The Day I Had To Explain To My Daughter That I’m Not A Drug Addict
The other day I picked my daughter up and, while driving home, was talking to her about what she’d been doing in school (she’s in the 1st grade). She told me that it was “red ribbon week” in her school and that they’d talked about how drugs were bad. Which was ok with me, until she started telling me about which drugs were bad.
My little girl told me that cigarettes and alcohol were both drugs, and then wanted to know why I did drugs. Because I have the occasional beer at home, I guess.

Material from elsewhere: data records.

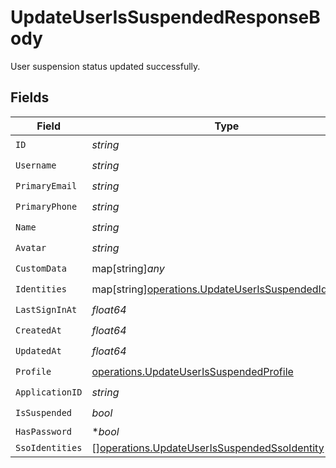 # UpdateUserIsSuspendedResponseBody

User suspension status updated successfully.


## Fields

| Field                                                                                                               | Type                                                                                                                | Required                                                                                                            | Description                                                                                                         |
| ------------------------------------------------------------------------------------------------------------------- | ------------------------------------------------------------------------------------------------------------------- | ------------------------------------------------------------------------------------------------------------------- | ------------------------------------------------------------------------------------------------------------------- |
| `ID`                                                                                                                | *string*                                                                                                            | :heavy_check_mark:                                                                                                  | N/A                                                                                                                 |
| `Username`                                                                                                          | *string*                                                                                                            | :heavy_check_mark:                                                                                                  | N/A                                                                                                                 |
| `PrimaryEmail`                                                                                                      | *string*                                                                                                            | :heavy_check_mark:                                                                                                  | N/A                                                                                                                 |
| `PrimaryPhone`                                                                                                      | *string*                                                                                                            | :heavy_check_mark:                                                                                                  | N/A                                                                                                                 |
| `Name`                                                                                                              | *string*                                                                                                            | :heavy_check_mark:                                                                                                  | N/A                                                                                                                 |
| `Avatar`                                                                                                            | *string*                                                                                                            | :heavy_check_mark:                                                                                                  | N/A                                                                                                                 |
| `CustomData`                                                                                                        | map[string]*any*                                                                                                    | :heavy_check_mark:                                                                                                  | arbitrary                                                                                                           |
| `Identities`                                                                                                        | map[string][operations.UpdateUserIsSuspendedIdentities](../../models/operations/updateuserissuspendedidentities.md) | :heavy_check_mark:                                                                                                  | N/A                                                                                                                 |
| `LastSignInAt`                                                                                                      | *float64*                                                                                                           | :heavy_check_mark:                                                                                                  | N/A                                                                                                                 |
| `CreatedAt`                                                                                                         | *float64*                                                                                                           | :heavy_check_mark:                                                                                                  | N/A                                                                                                                 |
| `UpdatedAt`                                                                                                         | *float64*                                                                                                           | :heavy_check_mark:                                                                                                  | N/A                                                                                                                 |
| `Profile`                                                                                                           | [operations.UpdateUserIsSuspendedProfile](../../models/operations/updateuserissuspendedprofile.md)                  | :heavy_check_mark:                                                                                                  | N/A                                                                                                                 |
| `ApplicationID`                                                                                                     | *string*                                                                                                            | :heavy_check_mark:                                                                                                  | N/A                                                                                                                 |
| `IsSuspended`                                                                                                       | *bool*                                                                                                              | :heavy_check_mark:                                                                                                  | N/A                                                                                                                 |
| `HasPassword`                                                                                                       | **bool*                                                                                                             | :heavy_minus_sign:                                                                                                  | N/A                                                                                                                 |
| `SsoIdentities`                                                                                                     | [][operations.UpdateUserIsSuspendedSsoIdentity](../../models/operations/updateuserissuspendedssoidentity.md)        | :heavy_minus_sign:                                                                                                  | N/A                                                                                                                 |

I find this “mission creep” in the school’s anti-drug efforts a little irritating. I realize that smoking isn’t healthy and, to a much lesser extent, neither is drinking alcohol really (depending on the level of your intake). But the thing is that those activities are legal, yet they’re being lumped in with things like cocaine, heroin and meth. And I have to tell you, it was a little hard to explain to my confused six-year-old that daddy having a beer on Friday night wasn’t quite the same as shooting up a bunch of heroin.
Despite my libertarian tendencies, I’ve always felt a rather benign sense of approval for school anti-drug programs. They were always hokey when I came up, but the overall message was hard to disagree with. But it seems as though times have changed since I went to school, and the message has moved beyond being merely anti-drug to being anti-“things that are bad for you.”
Which is a little more than the public schools need to be doing, I think.